Directions for this task:
Write out all of the material again, changing every "collector number" to "field number" and keeping everything else the same.

[Source records]

%%

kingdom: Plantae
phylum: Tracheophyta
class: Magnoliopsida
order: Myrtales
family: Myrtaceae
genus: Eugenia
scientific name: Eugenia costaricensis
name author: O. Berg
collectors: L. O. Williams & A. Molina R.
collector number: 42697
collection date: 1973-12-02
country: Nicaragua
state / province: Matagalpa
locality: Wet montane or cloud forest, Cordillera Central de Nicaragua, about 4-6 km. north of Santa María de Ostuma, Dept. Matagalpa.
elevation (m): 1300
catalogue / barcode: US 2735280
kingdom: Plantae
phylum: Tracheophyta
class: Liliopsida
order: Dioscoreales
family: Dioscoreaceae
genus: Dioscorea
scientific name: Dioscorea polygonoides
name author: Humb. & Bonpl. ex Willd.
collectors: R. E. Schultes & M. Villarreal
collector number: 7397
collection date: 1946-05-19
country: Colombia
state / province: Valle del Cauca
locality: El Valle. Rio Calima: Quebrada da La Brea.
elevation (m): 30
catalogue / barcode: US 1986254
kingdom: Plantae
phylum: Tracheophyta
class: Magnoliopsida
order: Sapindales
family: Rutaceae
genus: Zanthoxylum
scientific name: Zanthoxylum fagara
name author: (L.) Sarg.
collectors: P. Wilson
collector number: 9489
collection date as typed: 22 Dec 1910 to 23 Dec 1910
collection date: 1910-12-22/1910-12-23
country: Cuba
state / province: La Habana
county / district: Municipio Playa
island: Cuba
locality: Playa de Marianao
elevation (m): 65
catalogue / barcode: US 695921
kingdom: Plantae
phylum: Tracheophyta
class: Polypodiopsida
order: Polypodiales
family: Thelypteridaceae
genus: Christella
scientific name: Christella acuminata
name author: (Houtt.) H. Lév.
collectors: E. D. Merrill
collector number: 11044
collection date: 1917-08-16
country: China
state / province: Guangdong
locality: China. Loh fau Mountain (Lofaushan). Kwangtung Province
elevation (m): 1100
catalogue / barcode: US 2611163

%%

Answer to this problem:
kingdom: Plantae
phylum: Tracheophyta
class: Magnoliopsida
order: Myrtales
family: Myrtaceae
genus: Eugenia
scientific name: Eugenia costaricensis
name author: O. Berg
collectors: L. O. Williams & A. Molina R.
field number: 42697
collection date: 1973-12-02
country: Nicaragua
state / province: Matagalpa
locality: Wet montane or cloud forest, Cordillera Central de Nicaragua, about 4-6 km. north of Santa María de Ostuma, Dept. Matagalpa.
elevation (m): 1300
catalogue / barcode: US 2735280
kingdom: Plantae
phylum: Tracheophyta
class: Liliopsida
order: Dioscoreales
family: Dioscoreaceae
genus: Dioscorea
scientific name: Dioscorea polygonoides
name author: Humb. & Bonpl. ex Willd.
collectors: R. E. Schultes & M. Villarreal
field number: 7397
collection date: 1946-05-19
country: Colombia
state / province: Valle del Cauca
locality: El Valle. Rio Calima: Quebrada da La Brea.
elevation (m): 30
catalogue / barcode: US 1986254
kingdom: Plantae
phylum: Tracheophyta
class: Magnoliopsida
order: Sapindales
family: Rutaceae
genus: Zanthoxylum
scientific name: Zanthoxylum fagara
name author: (L.) Sarg.
collectors: P. Wilson
field number: 9489
collection date as typed: 22 Dec 1910 to 23 Dec 1910
collection date: 1910-12-22/1910-12-23
country: Cuba
state / province: La Habana
county / district: Municipio Playa
island: Cuba
locality: Playa de Marianao
elevation (m): 65
catalogue / barcode: US 695921
kingdom: Plantae
phylum: Tracheophyta
class: Polypodiopsida
order: Polypodiales
family: Thelypteridaceae
genus: Christella
scientific name: Christella acuminata
name author: (Houtt.) H. Lév.
collectors: E. D. Merrill
field number: 11044
collection date: 1917-08-16
country: China
state / province: Guangdong
locality: China. Loh fau Mountain (Lofaushan). Kwangtung Province
elevation (m): 1100
catalogue / barcode: US 2611163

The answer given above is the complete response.